Task directions: Keeping each line exactly as it is, output all of the records.

Indoor scene change data:
=== Begin Enclosure ===
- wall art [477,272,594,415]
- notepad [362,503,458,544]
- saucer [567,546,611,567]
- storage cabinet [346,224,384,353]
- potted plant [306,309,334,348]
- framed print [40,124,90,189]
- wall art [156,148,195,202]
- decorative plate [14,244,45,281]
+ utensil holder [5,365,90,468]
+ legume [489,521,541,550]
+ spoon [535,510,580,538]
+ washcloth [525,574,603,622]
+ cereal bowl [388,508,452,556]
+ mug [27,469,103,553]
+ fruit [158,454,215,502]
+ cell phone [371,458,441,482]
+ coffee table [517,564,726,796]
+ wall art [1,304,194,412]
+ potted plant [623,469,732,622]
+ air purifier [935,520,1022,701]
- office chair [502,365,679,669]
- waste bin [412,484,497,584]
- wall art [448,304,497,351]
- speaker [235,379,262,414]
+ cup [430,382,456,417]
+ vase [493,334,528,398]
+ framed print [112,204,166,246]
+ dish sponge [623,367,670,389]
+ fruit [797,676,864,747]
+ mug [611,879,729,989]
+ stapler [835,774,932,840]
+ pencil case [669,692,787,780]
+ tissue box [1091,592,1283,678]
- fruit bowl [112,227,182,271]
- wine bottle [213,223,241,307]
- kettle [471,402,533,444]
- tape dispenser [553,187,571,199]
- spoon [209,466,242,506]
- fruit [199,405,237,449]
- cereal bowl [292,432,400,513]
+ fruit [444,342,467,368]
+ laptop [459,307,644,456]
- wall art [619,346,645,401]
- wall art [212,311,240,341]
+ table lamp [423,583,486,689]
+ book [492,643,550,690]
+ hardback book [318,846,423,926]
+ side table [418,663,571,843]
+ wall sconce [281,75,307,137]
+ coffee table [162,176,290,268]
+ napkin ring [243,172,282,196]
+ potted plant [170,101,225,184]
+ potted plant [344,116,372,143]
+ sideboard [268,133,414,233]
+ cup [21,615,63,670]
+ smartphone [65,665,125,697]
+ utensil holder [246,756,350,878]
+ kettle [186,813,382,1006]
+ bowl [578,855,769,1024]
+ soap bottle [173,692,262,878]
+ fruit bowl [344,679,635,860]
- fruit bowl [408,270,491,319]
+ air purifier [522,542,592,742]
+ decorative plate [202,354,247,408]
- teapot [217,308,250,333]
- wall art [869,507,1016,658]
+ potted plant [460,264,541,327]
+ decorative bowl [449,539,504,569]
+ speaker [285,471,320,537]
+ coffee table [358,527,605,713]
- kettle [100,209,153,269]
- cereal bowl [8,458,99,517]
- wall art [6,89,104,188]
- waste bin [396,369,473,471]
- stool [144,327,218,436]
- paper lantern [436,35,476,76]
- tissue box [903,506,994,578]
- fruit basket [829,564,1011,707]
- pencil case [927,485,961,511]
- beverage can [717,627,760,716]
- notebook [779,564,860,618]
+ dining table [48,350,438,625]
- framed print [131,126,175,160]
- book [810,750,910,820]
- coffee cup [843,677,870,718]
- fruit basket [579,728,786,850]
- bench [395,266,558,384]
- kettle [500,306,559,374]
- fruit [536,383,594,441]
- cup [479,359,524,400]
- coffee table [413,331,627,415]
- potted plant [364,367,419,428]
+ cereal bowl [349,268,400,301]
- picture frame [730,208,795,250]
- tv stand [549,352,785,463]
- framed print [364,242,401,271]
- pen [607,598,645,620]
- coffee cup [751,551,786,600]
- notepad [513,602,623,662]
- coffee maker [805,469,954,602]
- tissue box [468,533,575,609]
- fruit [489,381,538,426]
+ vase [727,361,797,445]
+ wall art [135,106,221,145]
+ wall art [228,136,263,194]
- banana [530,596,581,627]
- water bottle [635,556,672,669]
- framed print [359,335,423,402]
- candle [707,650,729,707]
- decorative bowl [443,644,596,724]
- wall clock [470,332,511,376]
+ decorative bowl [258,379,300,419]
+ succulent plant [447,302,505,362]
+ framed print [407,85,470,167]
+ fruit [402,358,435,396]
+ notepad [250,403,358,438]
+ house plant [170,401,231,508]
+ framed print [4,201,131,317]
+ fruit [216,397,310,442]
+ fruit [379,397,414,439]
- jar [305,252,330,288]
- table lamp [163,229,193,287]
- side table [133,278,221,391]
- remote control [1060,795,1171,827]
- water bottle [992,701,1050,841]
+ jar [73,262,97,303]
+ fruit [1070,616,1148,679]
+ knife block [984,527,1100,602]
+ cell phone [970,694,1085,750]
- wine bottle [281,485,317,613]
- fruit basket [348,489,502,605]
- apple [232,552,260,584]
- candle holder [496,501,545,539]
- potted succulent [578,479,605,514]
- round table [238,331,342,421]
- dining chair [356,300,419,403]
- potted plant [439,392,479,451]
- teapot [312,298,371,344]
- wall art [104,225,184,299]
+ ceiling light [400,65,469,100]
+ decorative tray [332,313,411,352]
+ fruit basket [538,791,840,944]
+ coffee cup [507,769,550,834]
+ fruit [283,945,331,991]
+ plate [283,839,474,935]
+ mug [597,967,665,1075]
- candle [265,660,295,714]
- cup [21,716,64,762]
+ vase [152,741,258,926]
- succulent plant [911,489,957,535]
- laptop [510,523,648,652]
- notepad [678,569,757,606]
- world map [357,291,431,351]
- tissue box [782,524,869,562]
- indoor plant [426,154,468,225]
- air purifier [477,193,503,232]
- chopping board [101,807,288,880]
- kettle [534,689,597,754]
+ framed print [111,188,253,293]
=== End Enclosure ===
Solution for this exercise:
- wall art [477,272,594,415]
- notepad [362,503,458,544]
- saucer [567,546,611,567]
- storage cabinet [346,224,384,353]
- potted plant [306,309,334,348]
- framed print [40,124,90,189]
- wall art [156,148,195,202]
- decorative plate [14,244,45,281]
+ utensil holder [5,365,90,468]
+ legume [489,521,541,550]
+ spoon [535,510,580,538]
+ washcloth [525,574,603,622]
+ cereal bowl [388,508,452,556]
+ mug [27,469,103,553]
+ fruit [158,454,215,502]
+ cell phone [371,458,441,482]
+ coffee table [517,564,726,796]
+ wall art [1,304,194,412]
+ potted plant [623,469,732,622]
+ air purifier [935,520,1022,701]
- office chair [502,365,679,669]
- waste bin [412,484,497,584]
- wall art [448,304,497,351]
- speaker [235,379,262,414]
+ cup [430,382,456,417]
+ vase [493,334,528,398]
+ framed print [112,204,166,246]
+ dish sponge [623,367,670,389]
+ fruit [797,676,864,747]
+ mug [611,879,729,989]
+ stapler [835,774,932,840]
+ pencil case [669,692,787,780]
+ tissue box [1091,592,1283,678]
- fruit bowl [112,227,182,271]
- wine bottle [213,223,241,307]
- kettle [471,402,533,444]
- tape dispenser [553,187,571,199]
- spoon [209,466,242,506]
- fruit [199,405,237,449]
- cereal bowl [292,432,400,513]
+ fruit [444,342,467,368]
+ laptop [459,307,644,456]
- wall art [619,346,645,401]
- wall art [212,311,240,341]
+ table lamp [423,583,486,689]
+ book [492,643,550,690]
+ hardback book [318,846,423,926]
+ side table [418,663,571,843]
+ wall sconce [281,75,307,137]
+ coffee table [162,176,290,268]
+ napkin ring [243,172,282,196]
+ potted plant [170,101,225,184]
+ potted plant [344,116,372,143]
+ sideboard [268,133,414,233]
+ cup [21,615,63,670]
+ smartphone [65,665,125,697]
+ utensil holder [246,756,350,878]
+ kettle [186,813,382,1006]
+ bowl [578,855,769,1024]
+ soap bottle [173,692,262,878]
+ fruit bowl [344,679,635,860]
- fruit bowl [408,270,491,319]
+ air purifier [522,542,592,742]
+ decorative plate [202,354,247,408]
- teapot [217,308,250,333]
- wall art [869,507,1016,658]
+ potted plant [460,264,541,327]
+ decorative bowl [449,539,504,569]
+ speaker [285,471,320,537]
+ coffee table [358,527,605,713]
- kettle [100,209,153,269]
- cereal bowl [8,458,99,517]
- wall art [6,89,104,188]
- waste bin [396,369,473,471]
- stool [144,327,218,436]
- paper lantern [436,35,476,76]
- tissue box [903,506,994,578]
- fruit basket [829,564,1011,707]
- pencil case [927,485,961,511]
- beverage can [717,627,760,716]
- notebook [779,564,860,618]
+ dining table [48,350,438,625]
- framed print [131,126,175,160]
- book [810,750,910,820]
- coffee cup [843,677,870,718]
- fruit basket [579,728,786,850]
- bench [395,266,558,384]
- kettle [500,306,559,374]
- fruit [536,383,594,441]
- cup [479,359,524,400]
- coffee table [413,331,627,415]
- potted plant [364,367,419,428]
+ cereal bowl [349,268,400,301]
- picture frame [730,208,795,250]
- tv stand [549,352,785,463]
- framed print [364,242,401,271]
- pen [607,598,645,620]
- coffee cup [751,551,786,600]
- notepad [513,602,623,662]
- coffee maker [805,469,954,602]
- tissue box [468,533,575,609]
- fruit [489,381,538,426]
+ vase [727,361,797,445]
+ wall art [135,106,221,145]
+ wall art [228,136,263,194]
- banana [530,596,581,627]
- water bottle [635,556,672,669]
- framed print [359,335,423,402]
- candle [707,650,729,707]
- decorative bowl [443,644,596,724]
- wall clock [470,332,511,376]
+ decorative bowl [258,379,300,419]
+ succulent plant [447,302,505,362]
+ framed print [407,85,470,167]
+ fruit [402,358,435,396]
+ notepad [250,403,358,438]
+ house plant [170,401,231,508]
+ framed print [4,201,131,317]
+ fruit [216,397,310,442]
+ fruit [379,397,414,439]
- jar [305,252,330,288]
- table lamp [163,229,193,287]
- side table [133,278,221,391]
- remote control [1060,795,1171,827]
- water bottle [992,701,1050,841]
+ jar [73,262,97,303]
+ fruit [1070,616,1148,679]
+ knife block [984,527,1100,602]
+ cell phone [970,694,1085,750]
- wine bottle [281,485,317,613]
- fruit basket [348,489,502,605]
- apple [232,552,260,584]
- candle holder [496,501,545,539]
- potted succulent [578,479,605,514]
- round table [238,331,342,421]
- dining chair [356,300,419,403]
- potted plant [439,392,479,451]
- teapot [312,298,371,344]
- wall art [104,225,184,299]
+ ceiling light [400,65,469,100]
+ decorative tray [332,313,411,352]
+ fruit basket [538,791,840,944]
+ coffee cup [507,769,550,834]
+ fruit [283,945,331,991]
+ plate [283,839,474,935]
+ mug [597,967,665,1075]
- candle [265,660,295,714]
- cup [21,716,64,762]
+ vase [152,741,258,926]
- succulent plant [911,489,957,535]
- laptop [510,523,648,652]
- notepad [678,569,757,606]
- world map [357,291,431,351]
- tissue box [782,524,869,562]
- indoor plant [426,154,468,225]
- air purifier [477,193,503,232]
- chopping board [101,807,288,880]
- kettle [534,689,597,754]
+ framed print [111,188,253,293]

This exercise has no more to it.